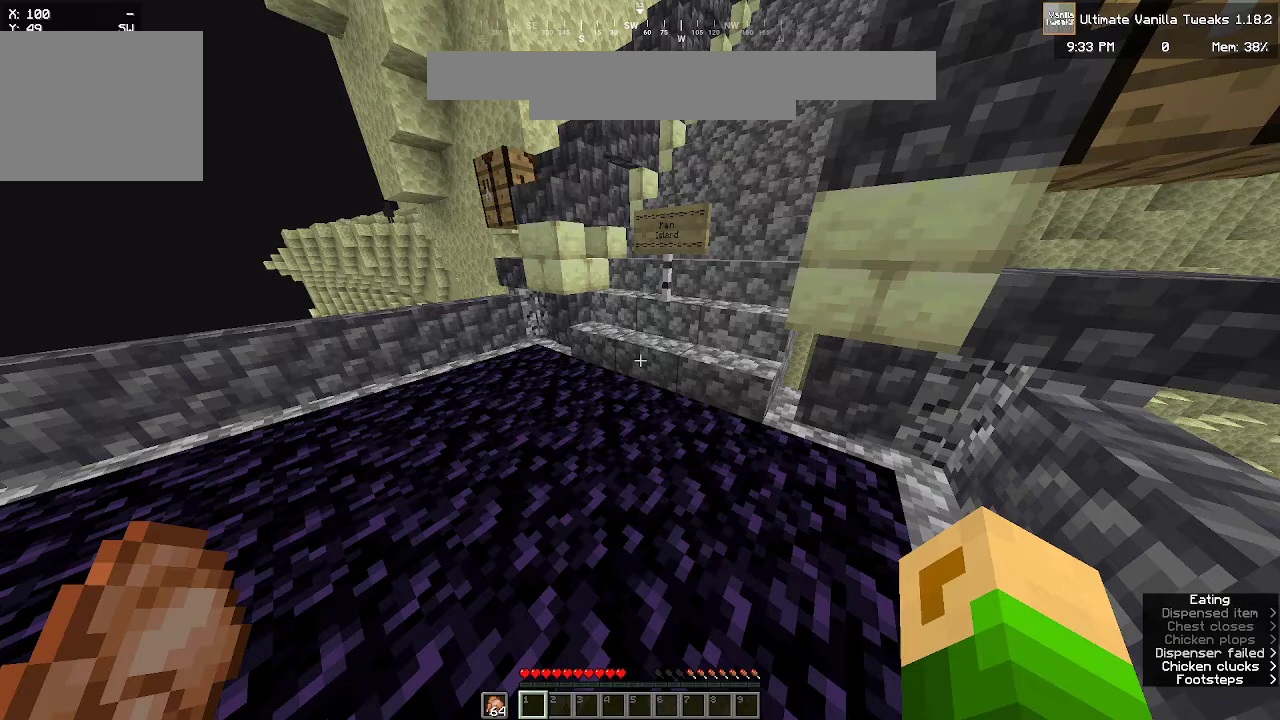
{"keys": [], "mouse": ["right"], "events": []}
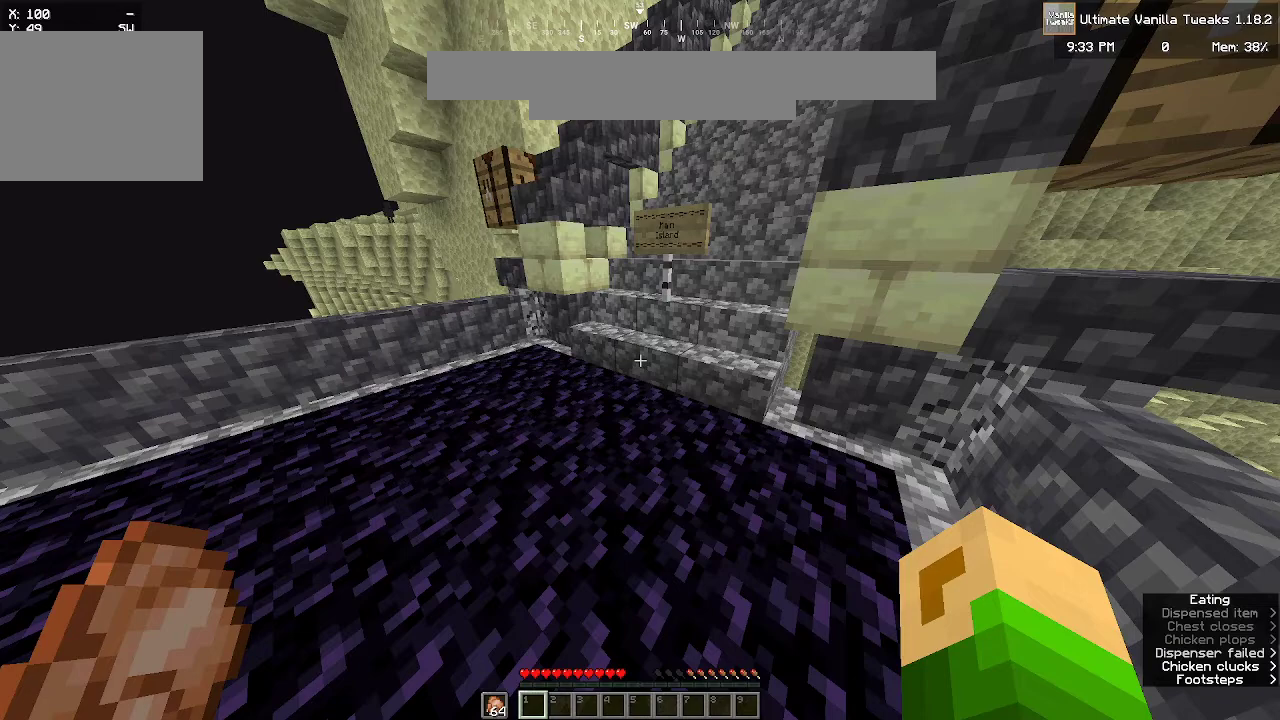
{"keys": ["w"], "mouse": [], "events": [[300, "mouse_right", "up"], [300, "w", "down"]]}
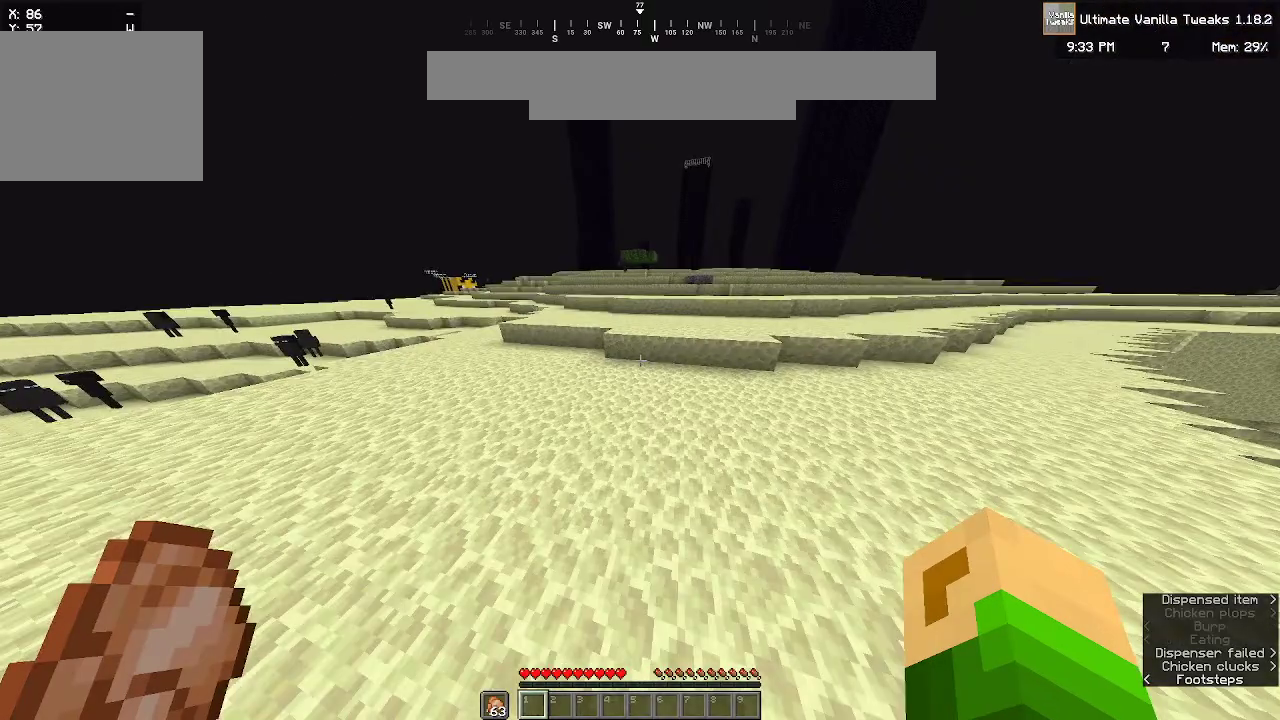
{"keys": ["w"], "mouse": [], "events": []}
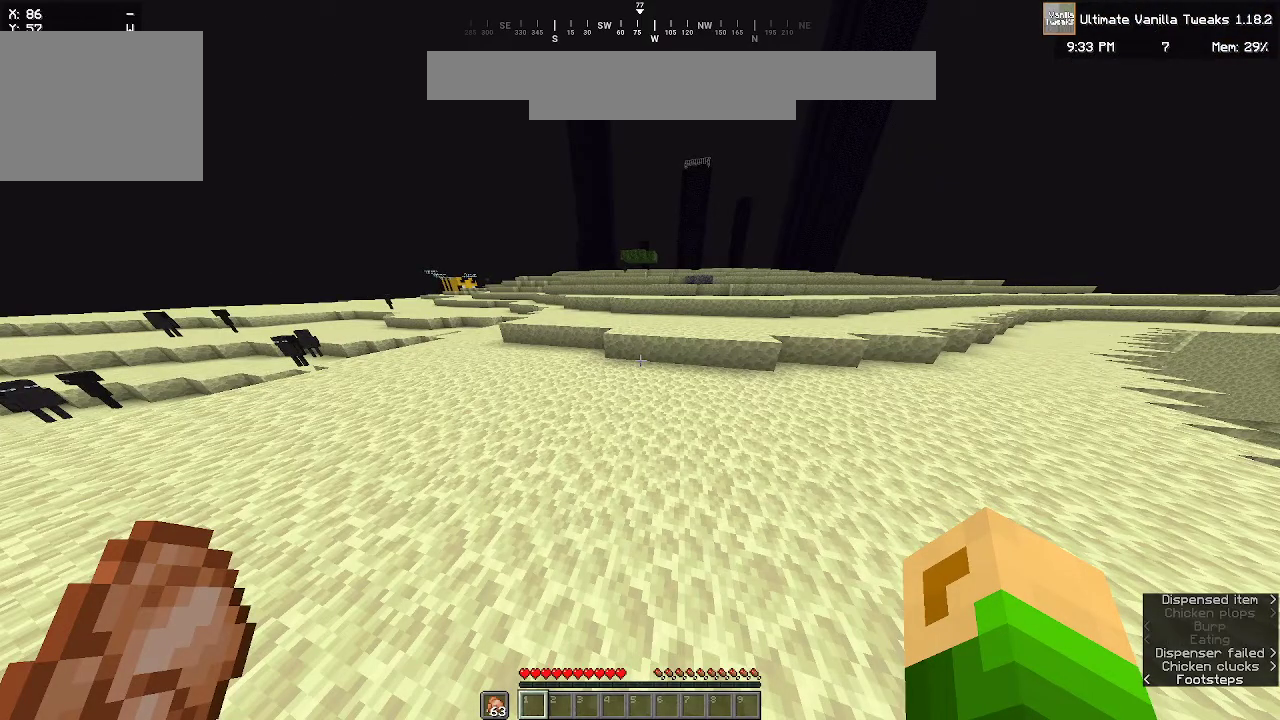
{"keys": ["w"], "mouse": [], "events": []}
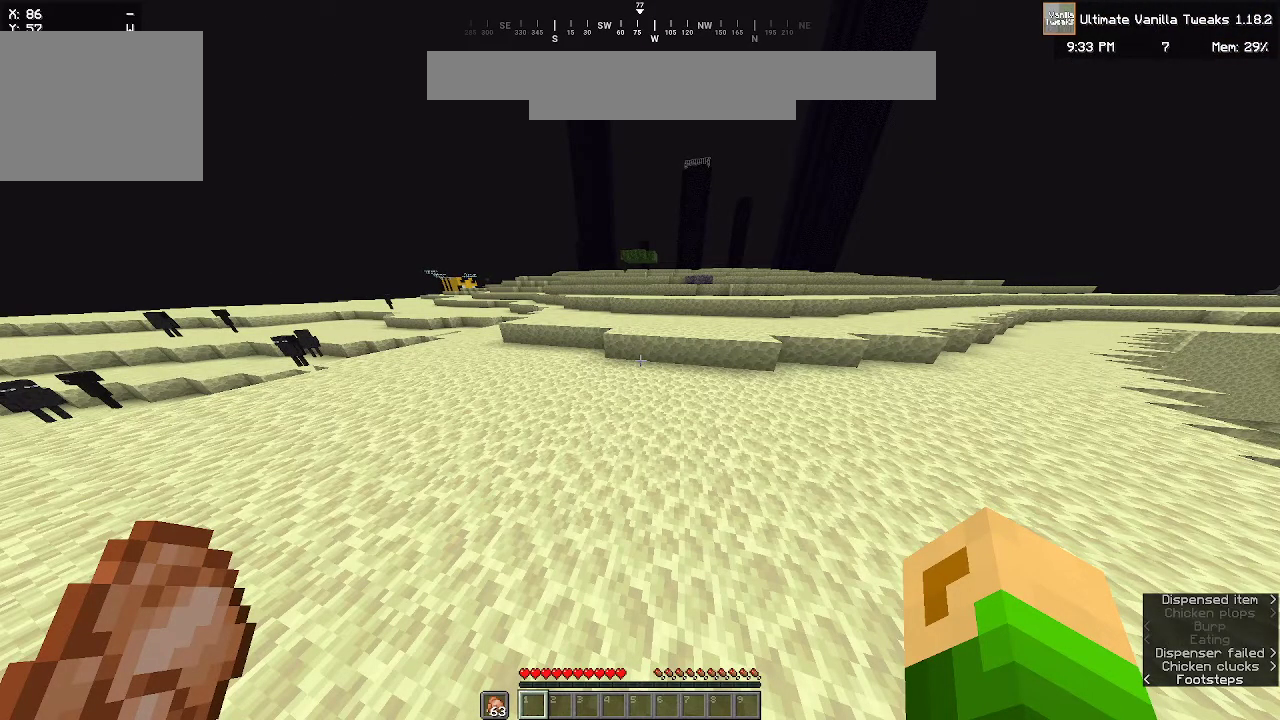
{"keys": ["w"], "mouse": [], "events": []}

- [What the exercise asks] Each of the lines above should be transcribed exactly; no image is to be copied.

- [Answer for the task]
{"keys": [], "mouse": ["right"], "events": []}
{"keys": ["w"], "mouse": [], "events": [[300, "mouse_right", "up"], [300, "w", "down"]]}
{"keys": ["w"], "mouse": [], "events": []}
{"keys": ["w"], "mouse": [], "events": []}
{"keys": ["w"], "mouse": [], "events": []}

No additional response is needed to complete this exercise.